No debate na Band, foi um “artista” ao sair em defesa do MST. Teve a ousadia de declarar, em deslavada mentira, que o MST nunca tinha invadido uma propriedade produtiva. Na verdade, não foi uma, mas centenas, senão milhares, com absoluto desrespeito ao direito de propriedade e ao Estado Democrático de Direito. Hordas reinavam no campo. Propriedades invadidas, tratores queimados, sedes de fazendas destruídas, trabalhadores rurais feitos prisioneiros, gado esquartejado à espera da morte, incêndios, e assim por diante.
De nada adianta dizer que se tratava de terras improdutivas, pois tal qualificação só poderia ser considerada enquanto tal pelo Instituto Nacional de Colonização e Reforma Agrária (Incra) após o devido processo legal, assegurando o direito de defesa aos proprietários. O que acontecia? O MST declarava que a terra era improdutiva e exigia que o Incra seguisse as suas decisões. Ou seja, a violência era a lei. O legal e o constitucional eram ditados por ele. O que fazia Lula? Em cerimônias no Palácio do Planalto, colocava o boné do MST! A sua cabeça estaria no lugar em que verdadeiramente acredita?
Na verdade, o governo Temer e, em seu prolongamento, o governo Bolsonaro acertaram em suas políticas fundiárias. Além de cortarem as fontes de financiamento das invasões do MST, partiram para a titularização dos assentamentos. Até então, os assentados eram uma massa de manobra do MST e, indiretamente, do PT, que ali podiam exercer sua tutela política. Opunham-se a esse processo de titularização pois um assentado que se torna proprietário torna-se uma pessoa com direitos, um cidadão, capaz de decidir por si mesmo de forma autônoma. Torna-se, no sentido estrito, um agricultor familiar, um proprietário, colhendo o fruto de seu próprio trabalho. Não precisa mais fazer militância no MST nem participar de suas invasões.
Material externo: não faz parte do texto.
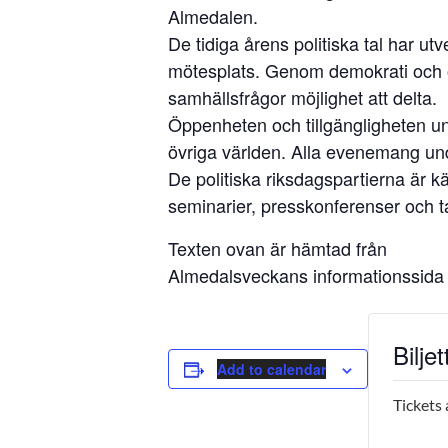
Almedalen.
De tidiga årens politiska tal har utve
mötesplats. Genom demokrati och ö
samhällsfrågor möjlighet att delta.
Öppenheten och tillgängligheten u
övriga världen. Alla evenemang und
De politiska riksdagspartierna är
seminarier, presskonferenser och t
Texten ovan är hämtad från
Almedalsveckans informationssida
Biljet
Add to calendar
Tickets 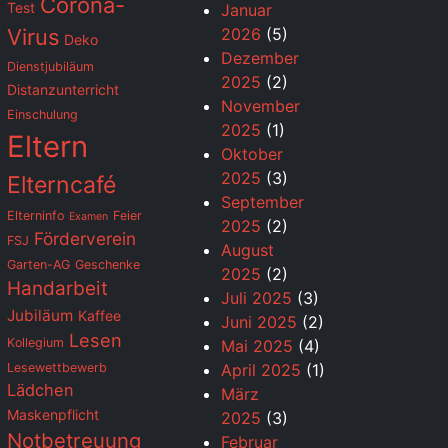
Corona-
Test
Januar
Virus
2026
(5)
Deko
Dezember
Dienstjubiläum
2025
(2)
Distanzunterricht
November
Einschulung
2025
(1)
Eltern
Oktober
2025
(3)
Elterncafé
September
Elterninfo
Feier
Examen
2025
(2)
Förderverein
FSJ
August
Garten-AG
Geschenke
2025
(2)
Handarbeit
Juli 2025
(3)
Jubiläum
Kaffee
Juni 2025
(2)
Lesen
Kollegium
Mai 2025
(4)
Lesewettbewerb
April 2025
(1)
Lädchen
März
Maskenpflicht
2025
(3)
Notbetreuung
Februar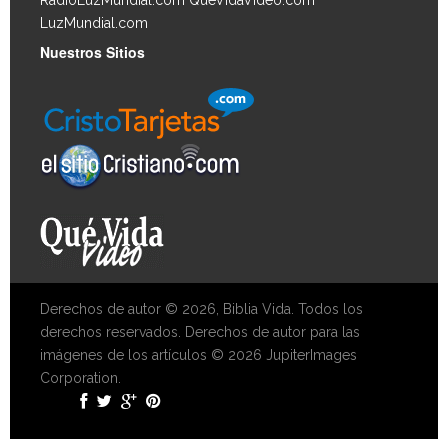
RadioLuzMundial.com
QueVidaVideo.com
LuzMundial.com
Nuestros Sitios
Derechos de autor © 2026, Biblia Vida. Todos los
derechos reservados. Derechos de autor para las
imágenes de los artículos © 2026 JupiterImages
Corporation.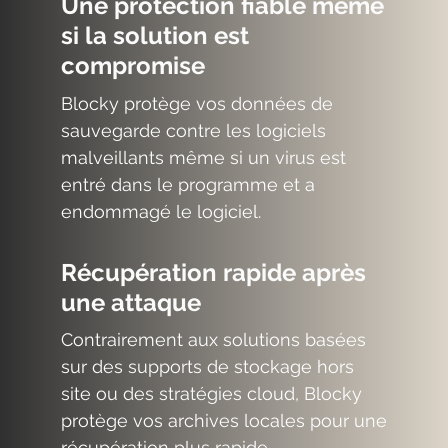
Une protection fiable même
si la solution est
compromise
Blocky protège vos données de
sauvegarde contre les logiciels
malveillants même si un virus est
entré dans le programme et a
endommagé le logiciel.
Récupération rapide après
une attaque
Contrairement aux solutions basées
sur des supports de stockage hors
site ou des stratégies cloud, Blocky
protège vos archives locales pour une
récupération plus rapide.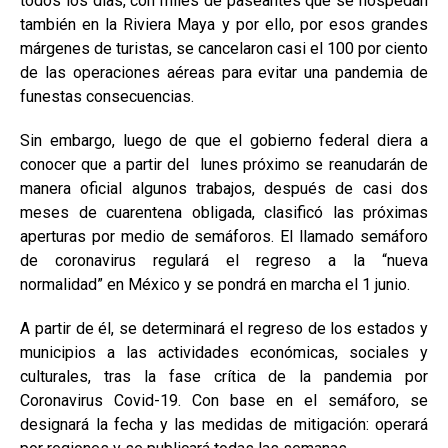
todos los días, con miles de paseantes que se hospedan
también en la Riviera Maya y por ello, por esos grandes
márgenes de turistas, se cancelaron casi el 100 por ciento
de las operaciones aéreas para evitar una pandemia de
funestas consecuencias.
Sin embargo, luego de que el gobierno federal diera a
conocer que a partir del
lunes próximo se reanudarán de
manera oficial algunos trabajos, después de casi dos
meses de cuarentena obligada, clasificó las próximas
aperturas por medio de semáforos. El llamado semáforo
de coronavirus regulará el regreso a la “nueva
normalidad” en México y se pondrá en marcha el 1 junio.
A partir de él, se determinará el regreso de los estados y
municipios a las actividades económicas, sociales y
culturales, tras la fase crítica de la pandemia por
Coronavirus Covid-19. Con base en el semáforo, se
designará la fecha y las medidas de mitigación: operará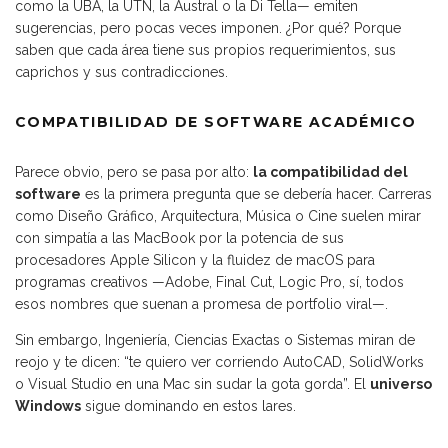
como la UBA, la UTN, la Austral o la Di Tella— emiten
sugerencias, pero pocas veces imponen. ¿Por qué? Porque
saben que cada área tiene sus propios requerimientos, sus
caprichos y sus contradicciones.
COMPATIBILIDAD DE SOFTWARE ACADÉMICO
Parece obvio, pero se pasa por alto:
la compatibilidad del
software
es la primera pregunta que se debería hacer. Carreras
como Diseño Gráfico, Arquitectura, Música o Cine suelen mirar
con simpatía a las MacBook por la potencia de sus
procesadores Apple Silicon y la fluidez de macOS para
programas creativos —Adobe, Final Cut, Logic Pro, sí, todos
esos nombres que suenan a promesa de portfolio viral—.
Sin embargo, Ingeniería, Ciencias Exactas o Sistemas miran de
reojo y te dicen: “te quiero ver corriendo AutoCAD, SolidWorks
o Visual Studio en una Mac sin sudar la gota gorda”. El
universo
Windows
sigue dominando en estos lares.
Lula, como costuma fazer em suas fantasias sobre os governos petistas – embora evite o quanto pode falar do governo de sua sucessora, como se lhe suscitasse uma reação alérgica –, procurou enaltecer os assentamentos do MST. Dilma, com muito mais realismo e perspicácia, qualificou, com razão, estes mesmos assentamentos de “favelas rurais”. Onde está a verdade, na versão idílica ou na real, em claro contraste entre dois discursos petistas?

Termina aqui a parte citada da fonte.